Re: [PATCH v1 1/6] staging: qlge: Initialize devlink health dump framework for the dlge driver

From: Coiby Xu
Date: Fri Oct 16 2020 - 19:16:55 EST


On Thu, Oct 15, 2020 at 08:06:06PM +0900, Benjamin Poirier wrote:
On 2020-10-15 11:37 +0800, Coiby Xu wrote:
On Tue, Oct 13, 2020 at 09:37:04AM +0900, Benjamin Poirier wrote:
> On 2020-10-12 19:24 +0800, Coiby Xu wrote:
> [...]
> > > I think, but didn't check in depth, that in those drivers, the devlink
> > > device is tied to the pci device and can exist independently of the
> > > netdev, at least in principle.
> > >
> > You are right. Take drivers/net/ethernet/mellanox/mlxsw as an example,
> > devlink reload would first first unregister_netdev and then
> > register_netdev but struct devlink stays put. But I have yet to
> > understand when unregister/register_netdev is needed.
>
> Maybe it can be useful to manually recover if the hardware or driver
> gets in an erroneous state. I've used `modprobe -r qlge && modprobe
> qlge` for the same in the past.

Thank you for providing this user case!
>
> > Do we need to
> > add "devlink reload" for qlge?
>
> Not for this patchset. That would be a new feature.

To implement this feature, it seems I need to understand how qlge work
under the hood. For example, what's the difference between
qlge_soft_reset_mpi_risc and qlge_hard_reset_mpi_risc? Or should we use
a brute-force way like do the tasks in qlge_remove and then re-do the
tasks in qlge_probe?

I don't know. Like I've said before, I'd recommend testing on actual
hardware. I don't have access to it anymore.

Yeah, as I'm changing more code, it's more and more important to test
it on actual hardware. Have you heard anyone installing qle8142 to
Raspberry Pi which has a PCIe bus.

Is a hardware reference manual for qlge device?

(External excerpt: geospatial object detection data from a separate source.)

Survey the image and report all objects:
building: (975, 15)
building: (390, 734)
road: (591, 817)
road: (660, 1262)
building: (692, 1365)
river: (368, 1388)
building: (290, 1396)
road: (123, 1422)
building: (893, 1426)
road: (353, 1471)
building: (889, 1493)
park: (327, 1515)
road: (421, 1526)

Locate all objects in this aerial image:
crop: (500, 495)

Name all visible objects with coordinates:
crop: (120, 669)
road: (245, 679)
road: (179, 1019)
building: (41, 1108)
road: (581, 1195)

I've never gotten access to one.

My experience of wrestling with an AMD GPIO chip [1] shows it would
be a bit annoying to deal with a device without a reference manual.
I have to treat it like a blackbox and try different kinds of input
to see what would happen.

Btw, it seems resetting the device is a kind of panacea. For example,
according to the specs of my touchpad (Synaptics RMI4 Specification),
it even has the feature of spontaneous reset. devlink health [2] also
has the so-called auto-recovery. So resetting is a common phenomenon. I
wonder if there are some common guidelines to do resetting which also
apply to the qlge8*** devices.

The only noteworthy thing from Qlogic that I know of is the firmware
update:
http://driverdownloads.qlogic.com/QLogicDriverDownloads_UI/SearchByProduct.aspx?ProductCategory=322&Product=1104&Os=190

It did fix some weird behavior when I applied it so I'd recommend doing
the same if you get an adapter.

Thank you for sharing the info!


[1] https://www.spinics.net/lists/linux-gpio/msg53901.html
[2] https://www.kernel.org/doc/html/latest/networking/devlink/devlink-health.html

--
Best regards,
Coiby